- The Cooish logo
- Genre: Cultural, language
- Frequency: Mostly annual, with some fallow years
- Locations: Peel, St John's, Douglas
- Country: Isle of Man
- Years active: 29–30 years
- Established: 1996
- Founder: Phil Gawne
- Most recent: 12 November 2020 – 14 November 2020

= Cooish =

Manx language festival

The Cooish is the name of a festival similar to the traditional Welsh Eisteddfod that promotes Manx language, it's literature, and culture that takes place on the Isle of Man each November. The word 'Cooish' is a Manx word that has many meanings. It can translate to mean a chat, a meeting, a cause, an issue, or a get-together.

== History ==
The festival was founded by Phil Gawne in the 1996 under the name Feailley Ghaelgagh (Manx Language Festival), following a research trip to Scottish Gaelic development agencies in Inverness and the Isle of Skye. Feailley Ghaelgagh was later renamed The Cooish.

The Feailley Ghaelgagh became an important feature of Manx cultural life and throughout the 1990s and 2000s and was a week long festival during this period. It later reverted to a two-day festival which is the current length. By gaining support from local businesses and the Manx government, as well as employing extensive advertising, the festival has been able to "ensure that most people in the country are aware of the language."
After a period of fallow years, The Cooish was re-launched in 2017 in Peel by Adrian Cain, Yn Greinneyder:The Cooish was really successful in promoting and raising the profile of Manx,’ said Adrian. ’But after a while I thought we were doing so much work promoting Manx language throughout the year that it seemed quite strange to say that we must do something in one particular week. So we left it for a while.In 2018, the Londeyr (Lantern) Award for people who have made new efforts to promote the everyday use of the Manx language was launched. The award is given recognition of the efforts of members of the community who have been seen to use and support the use of the Manx language on a daily basis.

== Events ==
The Cooish is organised by Yn Çheshaght Ghailckagh with support from the Manx Heritage Foundation and the Isle of Man Arts Councils along with local businesses.
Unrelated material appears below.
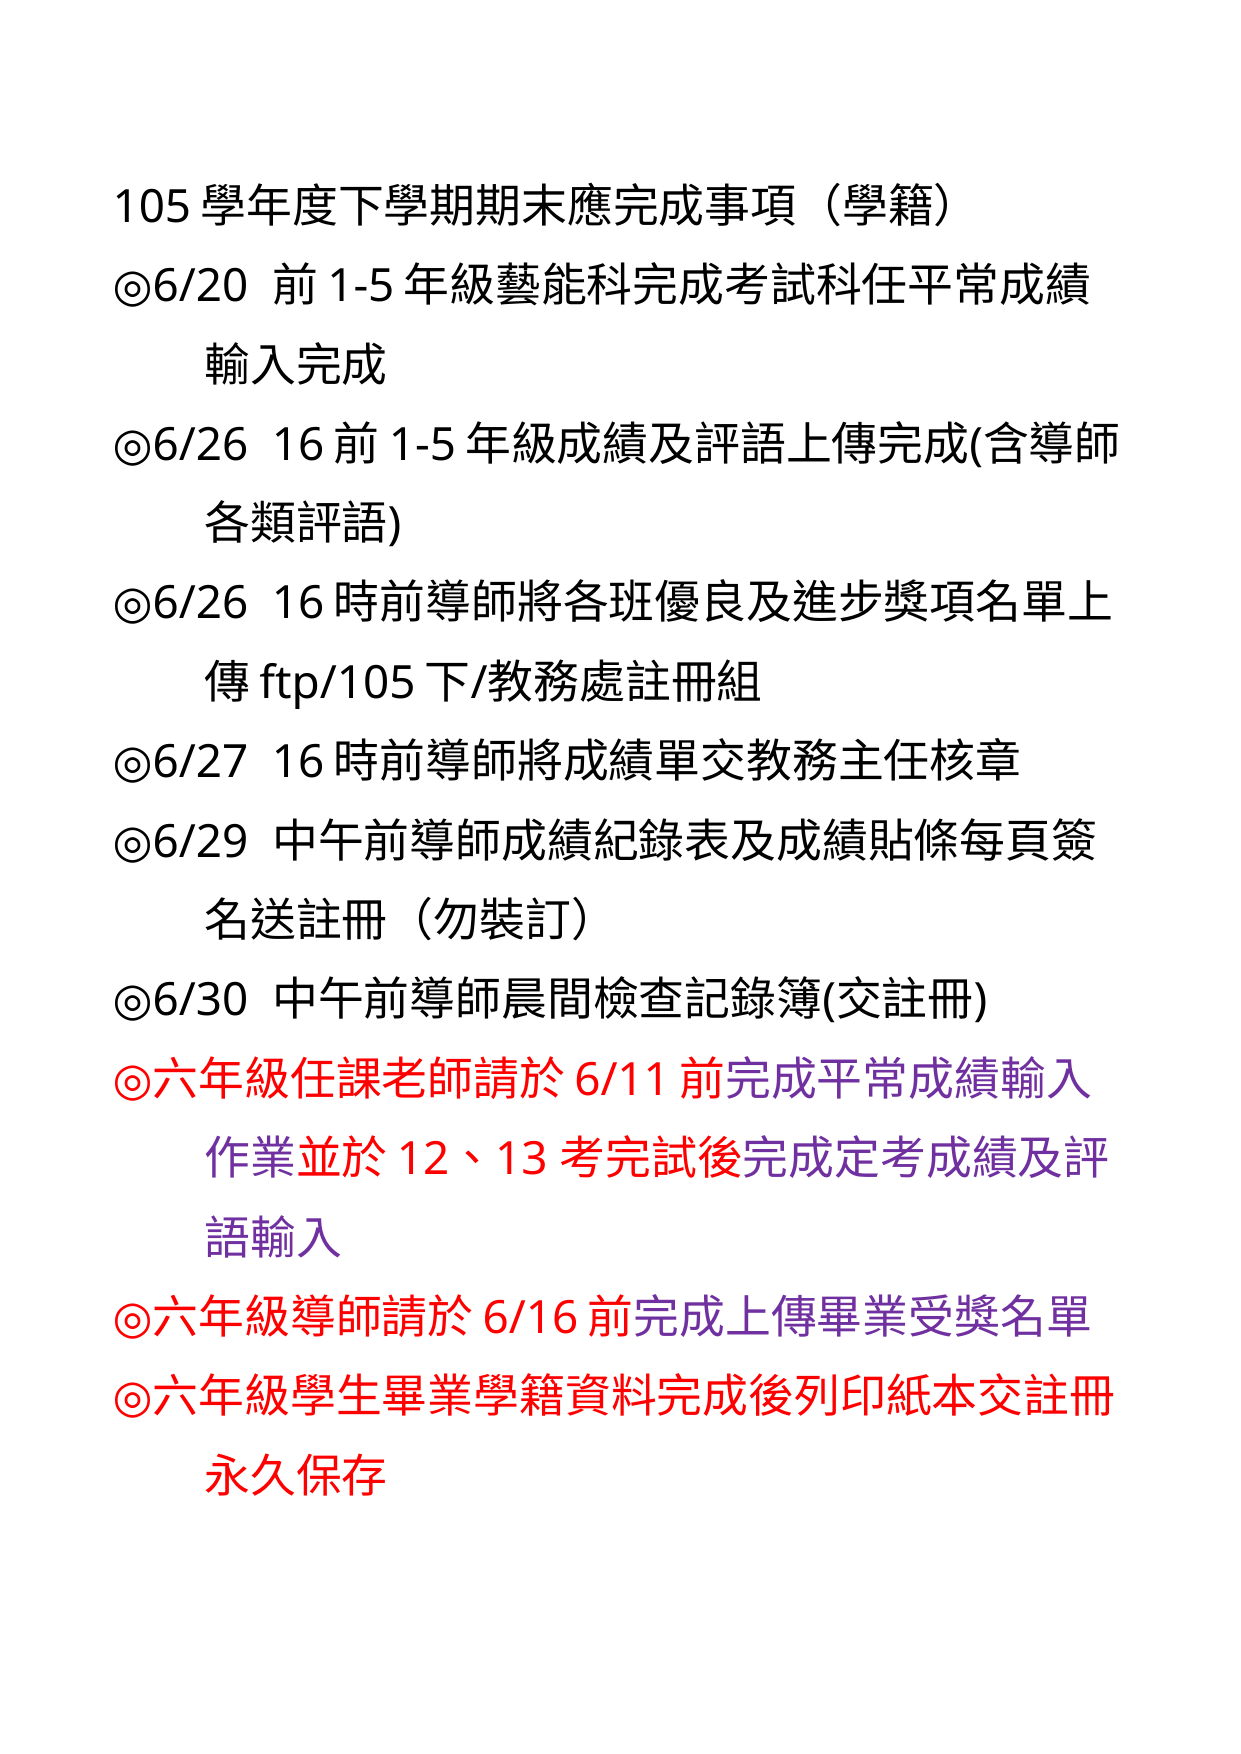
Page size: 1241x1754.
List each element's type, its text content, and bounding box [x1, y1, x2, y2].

Most of the events that take during the festival are based around the Manx language and the encouragement of its use. Coffee mornings and Pop-Up Gaeltaghyn are used as an opportunity for people to practice their Manx in a casual, informal setting. There are language workshops to help people who are interested in learning or improving their Manx, as well as general information sessions for parents to discuss the advantages of bilingualism and of sending their child to the Bunscoill Ghaelgagh or Mooinjer Veggey.
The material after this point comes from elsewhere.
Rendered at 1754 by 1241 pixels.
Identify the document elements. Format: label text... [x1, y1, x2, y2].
Although the primary purpose of the Cooish is to promote the Manx language, it aims to bring together different elements of the Gaelic world to celebrate their shared heritage. Artists and musicians from other Gaelic countries frequently perform at Cooish events.
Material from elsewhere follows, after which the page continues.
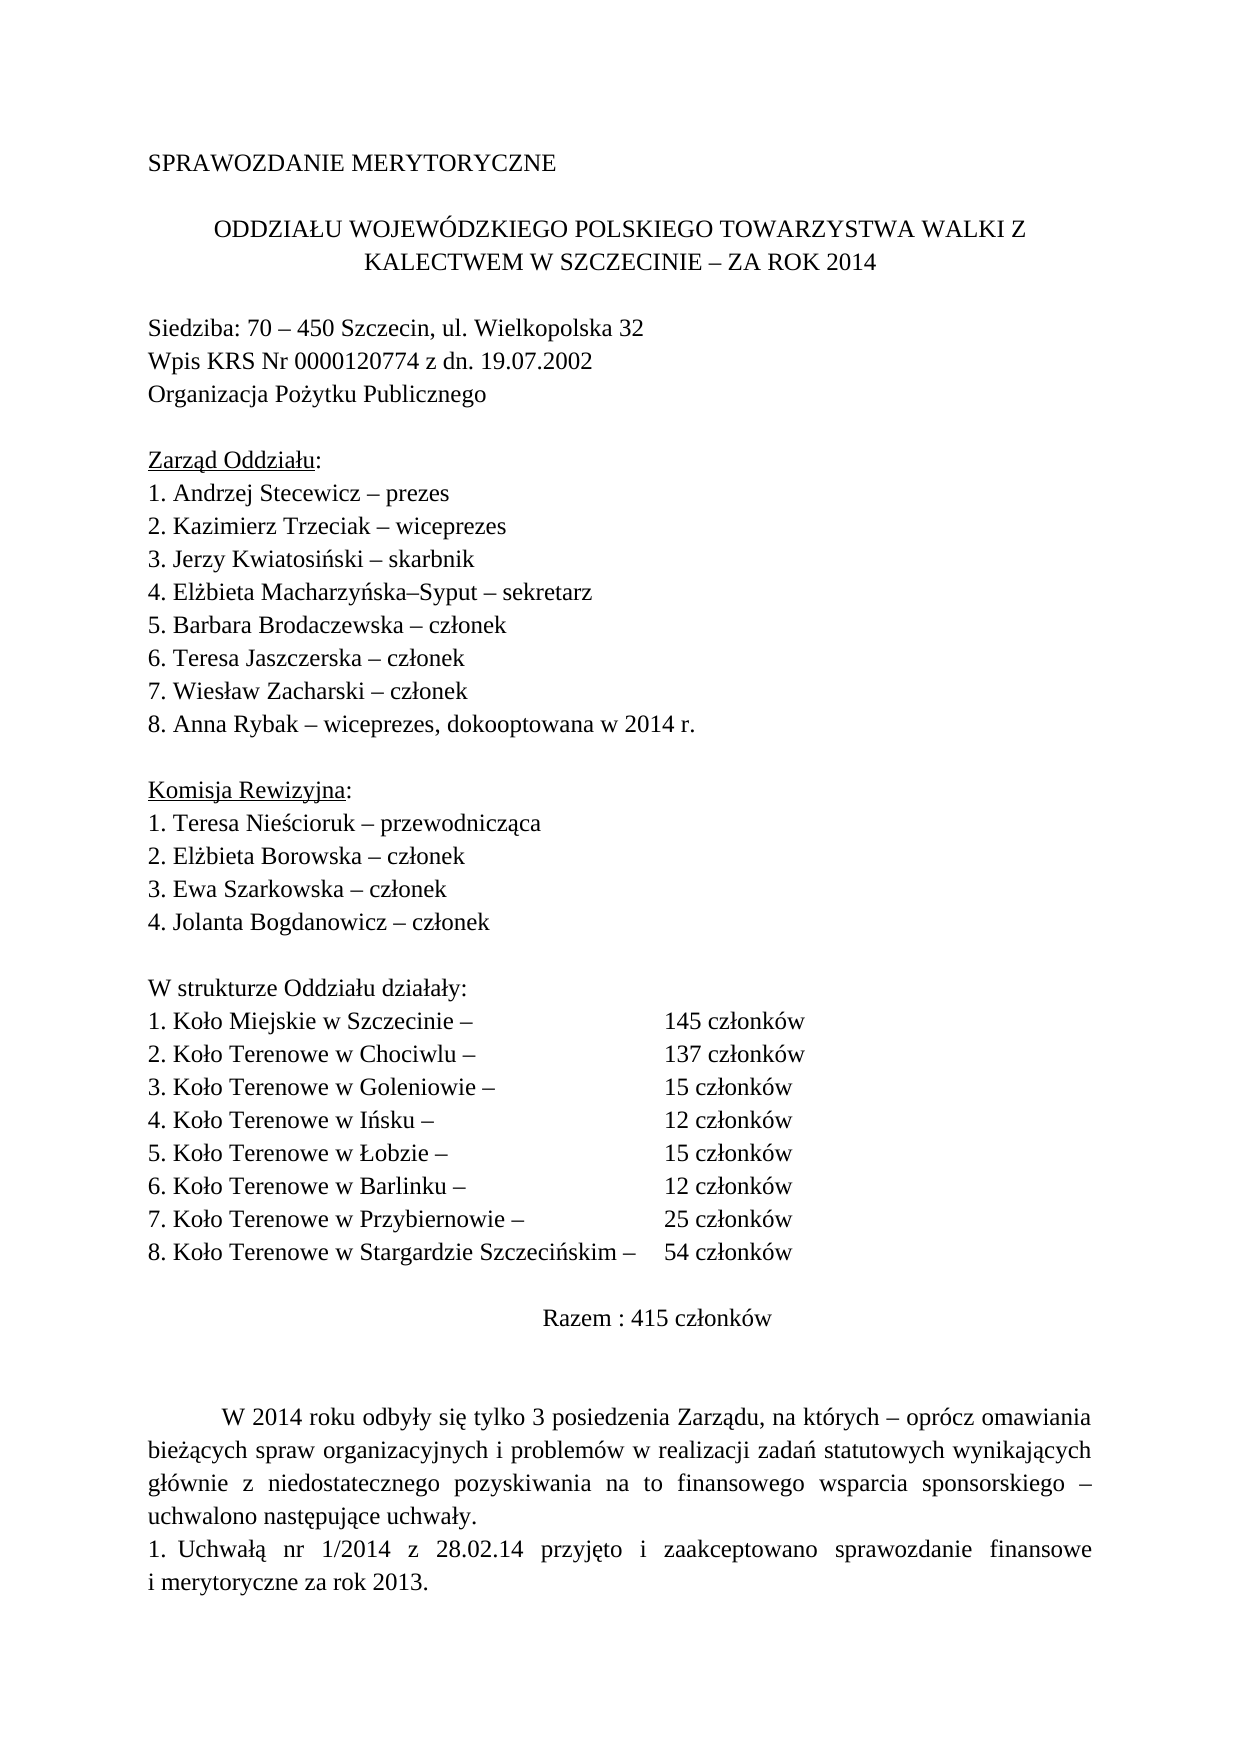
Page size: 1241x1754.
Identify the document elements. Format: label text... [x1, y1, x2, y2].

There are music and song writing workshops and as well as traditional dance and music performances throughout the festival. Evening pub sessions and concerts are also an important part of the festival.

The Cooish has also provided the space for new Manx language publications by Yn Çheshaght Ghailckagh to be launched, such as Christopher Lewin's Droghad ny Seihll and First Thousand Words in Manx.